I Hear America (and Classmates) Singing
An Engaging Poetry Interpretation & Analysis Project
NOTE: This project is a version of “Bringing Poetry to the People” with the added focus of drawing upon American Literature and its themes through POP-SONGS. You are welcome, however, to extend it to include any poetry as well as pop music if you wish.
While English classes have often dabbled in the nexus between poetry and pop music, this highly engaging project encourages students to meld creative interpretation with analytical thinking and writing. It gives them autonomy to choose a poem or pop-song they wish to explore, and it challenges them to combine deep analysis with creative expression for public consumption.
In essence, students will pick a poem/song, analyze it, and share it with the class in some creative fashion.
This project is suitable for most middle or high school classrooms. It has been used primarily at the high school level, so many students have encountered some of the poetry elements before, and that is perfectly acceptable. This project is designed to…
- Rekindle an appreciation (or passion) for poetry
- Reinforce deep reading & analytic skills (with poetic elements as the focus)
- Celebrate creative interpretation & communication of ideas (both written & oral)
- Build empathy, respect & camaraderie among classmates
What you get:
- “Poet’s Palette” packet of poetic elements
- Sample poem models to illustrate poetic elements from “Poet’s Palette”
- Interpreting vs.
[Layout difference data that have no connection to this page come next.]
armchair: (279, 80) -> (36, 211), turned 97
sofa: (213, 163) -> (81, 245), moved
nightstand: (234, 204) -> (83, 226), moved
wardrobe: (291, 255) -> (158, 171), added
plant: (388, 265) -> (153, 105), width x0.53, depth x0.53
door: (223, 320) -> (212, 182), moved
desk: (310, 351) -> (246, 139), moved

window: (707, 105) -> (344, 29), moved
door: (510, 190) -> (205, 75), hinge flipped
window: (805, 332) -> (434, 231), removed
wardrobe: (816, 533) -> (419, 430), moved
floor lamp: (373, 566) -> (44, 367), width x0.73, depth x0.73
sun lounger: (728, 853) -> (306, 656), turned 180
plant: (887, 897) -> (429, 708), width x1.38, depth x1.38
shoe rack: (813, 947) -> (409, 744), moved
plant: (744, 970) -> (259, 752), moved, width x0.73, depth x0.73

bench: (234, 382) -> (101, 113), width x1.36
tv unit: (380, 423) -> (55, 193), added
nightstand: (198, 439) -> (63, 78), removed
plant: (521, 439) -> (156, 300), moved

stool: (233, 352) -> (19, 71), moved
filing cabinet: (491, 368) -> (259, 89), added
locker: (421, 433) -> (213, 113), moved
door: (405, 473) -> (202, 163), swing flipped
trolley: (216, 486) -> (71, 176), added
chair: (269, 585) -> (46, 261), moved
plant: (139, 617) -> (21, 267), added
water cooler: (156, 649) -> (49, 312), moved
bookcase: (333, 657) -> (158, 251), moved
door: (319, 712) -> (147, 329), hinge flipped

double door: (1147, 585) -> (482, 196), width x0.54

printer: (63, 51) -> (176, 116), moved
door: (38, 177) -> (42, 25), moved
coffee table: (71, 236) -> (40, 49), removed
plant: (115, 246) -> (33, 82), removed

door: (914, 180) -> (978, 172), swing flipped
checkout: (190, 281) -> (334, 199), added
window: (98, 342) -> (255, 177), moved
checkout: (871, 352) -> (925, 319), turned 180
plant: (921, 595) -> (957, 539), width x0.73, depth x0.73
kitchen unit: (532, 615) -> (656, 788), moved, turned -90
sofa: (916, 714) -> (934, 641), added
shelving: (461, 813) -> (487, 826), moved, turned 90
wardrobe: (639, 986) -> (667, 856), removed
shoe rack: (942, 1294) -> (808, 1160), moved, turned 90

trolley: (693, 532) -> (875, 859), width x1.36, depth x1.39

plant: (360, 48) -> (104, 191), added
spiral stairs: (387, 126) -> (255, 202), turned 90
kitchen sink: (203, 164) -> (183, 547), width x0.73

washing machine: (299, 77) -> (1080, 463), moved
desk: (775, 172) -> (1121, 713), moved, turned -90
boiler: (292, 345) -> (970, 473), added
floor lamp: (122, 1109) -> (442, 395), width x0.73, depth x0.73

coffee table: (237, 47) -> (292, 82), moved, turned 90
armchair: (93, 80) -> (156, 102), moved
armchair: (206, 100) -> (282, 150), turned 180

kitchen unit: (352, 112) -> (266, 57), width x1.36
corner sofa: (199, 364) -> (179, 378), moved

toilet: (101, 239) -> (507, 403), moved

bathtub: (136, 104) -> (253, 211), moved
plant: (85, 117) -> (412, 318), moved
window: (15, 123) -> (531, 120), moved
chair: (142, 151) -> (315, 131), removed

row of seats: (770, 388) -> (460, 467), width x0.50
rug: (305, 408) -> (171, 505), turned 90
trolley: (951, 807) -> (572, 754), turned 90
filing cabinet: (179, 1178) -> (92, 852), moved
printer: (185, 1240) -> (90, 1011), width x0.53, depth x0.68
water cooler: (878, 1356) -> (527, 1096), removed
Composing Poetry Graphic handout
- Poet Elements Quiz (and KEY)
- “I Hear America (& Classmates) Singing” Assignment (w/ suggested exhibition ideas)
- Student & Teacher Models to demonstrate written notes that dig deep
- Exhibition Feedback Forms
- Rubric for creative exhibitions
- Rubric for written analysis
What you’ll do with students:
1. Review Poet’s Palette elements (enclosed)
2. Launch “Bringing Poetry to the People” project (It’s beneficial to give students some advanced notice, possibly during the aforementioned review, that they will be selecting a poem/song of their choice for this project.)
3. Have students sign up their selections (Decide if you will allow duplicates here. If students duplicate selections, it can be quite interesting to see the varying interpretations. However, there are typically few duplicates, and you’re welcome to forbid them if you wish for more variety.)
4. Provide appropriate work time for BOTH written analysis & creative exhibition
5. Enjoy the exhibitions!!
Spend a few days introducing/reviewing the “Poet’s Palette” elements using the handouts and sample poems provided (Of course, you may feel free to add any other poetic elements or poems as you see fit). The “Interpreting vs. Composing Poetry” graphic handout is also helpful early on to help students see how poets and readers flow from macro to micro (see handout).
Once students have a command of Poetry Elements, launch the “Bringing Poetry to the People” project by previewing and walking students through the handouts (including sample “mark-up” documents). It is HIGHLY recommended that teachers model a creative exhibition by selecting their own piece to interpret for the class. You’ll be modeling what you’re looking for, cultivating good will with students, AND showing them that you’re willing to make yourself vulnerable in front of the class. (I’ve done a dramatic reading/singing in costume of Lou Reed’s “X-mas in February.”)
Ask students to select a poem or pop-song to analyze (in writing) and then creatively exhibit for the class.
Be prepared to assess the written analyses privately & the creative exhibitions in the public forum that is your classroom. (While I tell students to do the analysis FIRST in order to inform their creative interpretation, I collect everything at the end of their exhibitions. I attach my real-time exhibition notes directly to their written work along with a clean written-analysis rubric to be filled out later when I assess the written piece. That way I can return the project in its entirety to each student.)
Leave approximately 5 minutes for each exhibition. For a class of 20 students, that means 100 minutes, which could mean 3 class periods in some cases. HOWEVER, with some students using props or technology or rearranging the classroom layout, it could take even more time. It’s possible you’ll need an entire week for the exhibitions, which should be fine, and should be enjoyable. I’ve found that a little extra time, a little more breathing room, makes for a much more enjoyable and enriching experience. (NOTE: I once had a student escort the class to select school locations and read pieces of a poem accompanied by a saxophone player. Another student set up an easel & canvas and painted an original work right before our eyes as a pop-song played. These took a bit longer, but it was enriching for all!)
Determine how much time your students will need in and out of class to prepare BOTH the written analysis AND creative exhibition portions of the project and plan accordingly. If students breeze through the review of “Poet’s Palette” elements (in a day or two), you could probably complete the written analysis & planning/prep for the creative exhibition in the first week, leaving the second week open entirely for presentations.
Utilize the relatively straightforward Poetry Elements Quiz if you see fit (enclosed w/ Key)
If time, you may incorporate an immediate feedback option into the exhibitions (Feedback Form enclosed). Students truly appreciate positive & constructive feedback from their peers, and you could even parlay that into a “People’s Choice” Award at the very end of the exhibitions in which students select their favorite exhibition (and maybe a nice prize, like a poetry book, goes to the winner).